Every now and then, the writer of this blog gets emails from schoolchildren whose teachers have asked them to write war poems. What on earth can they write? they ask.
It’s a pretty duff homework assignment, because the children are being asked to write from what they have been told, not from their experience. In other words, they are being asked to write clichés. I very much doubt whether any of the poems produced are very good.
But let’s imagine that a teacher was marking the homework and came across a poem about the 1914 Christmas truce containing the lines:
A young Berliner,
was the first from his ditch to climb.
A Shropshire lad ran at him like a rhyme.
Any teacher without cloth ears would surely sigh. The student’s heart may be in the right place, but this is not very good. The awful inversion: “first from his ditch to climb”. The naff simile (Do rhymes run?) made naffer by the rhyme at the end of the clunky straggling line. The phrase “ran at him” which suggests aggression, where “ran to him” would make more sense. The awkward intrusion of the set phrase “A Shropshire lad”, bringing in inappropriate echoes of Housman. Where had the child picked that up from?
But of course, this isn’t a poem by a struggling schoolchild; it is the work of the Poet Laureate Carol Ann Duffy, printed in the Guardian last weekend, and published by itself as a cutely illustrated £5.99 Christmas gift book.

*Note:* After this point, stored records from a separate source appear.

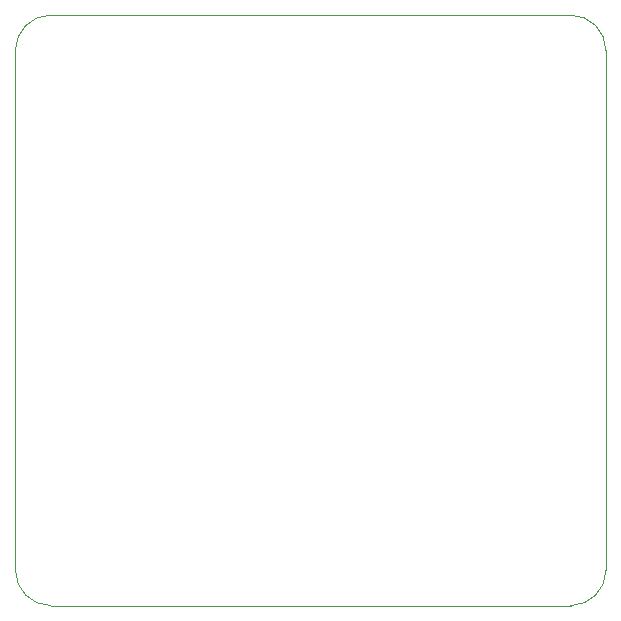
<source format=gbr>
G04 #@! TF.GenerationSoftware,KiCad,Pcbnew,8.0.4*
G04 #@! TF.CreationDate,2024-11-09T11:53:38-08:00*
G04 #@! TF.ProjectId,ASM2806_Breakout,41534d32-3830-4365-9f42-7265616b6f75,rev?*
G04 #@! TF.SameCoordinates,Original*
G04 #@! TF.FileFunction,Profile,NP*
%FSLAX46Y46*%
G04 Gerber Fmt 4.6, Leading zero omitted, Abs format (unit mm)*
G04 Created by KiCad (PCBNEW 8.0.4) date 2024-11-09 11:53:38*
%MOMM*%
%LPD*%
G01*
G04 APERTURE LIST*
G04 #@! TA.AperFunction,Profile*
%ADD10C,0.100000*%
G04 #@! TD*
G04 APERTURE END LIST*
D10*
X126177500Y-147500000D02*
X170177500Y-147500000D01*
X126177500Y-147500000D02*
G75*
G02*
X123177500Y-144500000I0J3000000D01*
G01*
X123177500Y-100500000D02*
X123177500Y-144500000D01*
X173177500Y-144500000D02*
G75*
G02*
X170177500Y-147500000I-3000000J0D01*
G01*
X123177500Y-100500000D02*
G75*
G02*
X126177500Y-97500000I3000000J0D01*
G01*
X170177500Y-97500000D02*
X126177500Y-97500000D01*
X173177500Y-144500000D02*
X173177500Y-100500000D01*
X170177500Y-97500000D02*
G75*
G02*
X173177500Y-100500000I0J-3000000D01*
G01*
M02*

</source>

It’s the curse of the Laureateship, I suppose. Andrew Motion also felt obliged to write sentimental poems, saying the preachy things that people expected him to say. I don’t think any of his were quite as awful as this, though.
I’ve been re-reading Patrick MacGill’s The Great Push (1916), whose brutal frankness about war is set off by a vivid appreciation of individual soldiers in all their variety; perhaps it’s the contrast with MacGill that makes me especially aware of the paucity of Duffy’s reimagining of this event in terms of cliché. The imaginative country boy, the bawling Scotsman, the German with his Schnapps, that Shropshire lad. The characters are labelled, but are not imagined. And it all just happens. They all just join in. There is no hint of any doubt, or of the soldiers feeling a conflict of emotions. She claims that “every man” joined in – but I believe that on the British side some at least refused to fraternise with the enemy.
The ending is particularly naff:
And all that marvellous, festive day and night,
they came and went,
the officers, the rank and file,
their fallen comrades side by side
beneath the makeshift crosses of midwinter graves …
… beneath the shivering, shy stars
and the pinned moon
and the yawn of History;
the high, bright bullets
which each man later only aimed at the sky.
The grammar of the first bit of that gets tangled. The first time I read it, I thought she was suggesting that the fallen comrades beneath the makeshift crosses somehow managed to come and go, like the officers and the rank and file.
“Shy stars” is a particularly odd bit of pathetic fallacy. What are they shy about? “Pinned moon” presumably refers back to the idea that it is like a medal, but this seems a superficial simile. If the moon is a medal, who or what has it been fighting for. If the drift of the poem is to say that nature and human nature want peace, why make the moon an emblem of military action?
And if the armies involved always made sure afterwards that they deliberately fired high, how does Ms Duffy explain the rather high death toll on the Western Front over the following four years?
The message of the whole thing is on the level of an infant teacher’s “Wouldn’t it be nice if everyone was nice!” A lovely sentiment, but not one that gets you far in the real world.
But I guess that lots of well-meaning folk will love the poem. It’s undemanding, sentimental and obvious. The only objections, probably, will come from those who don’t think that History is a yawn.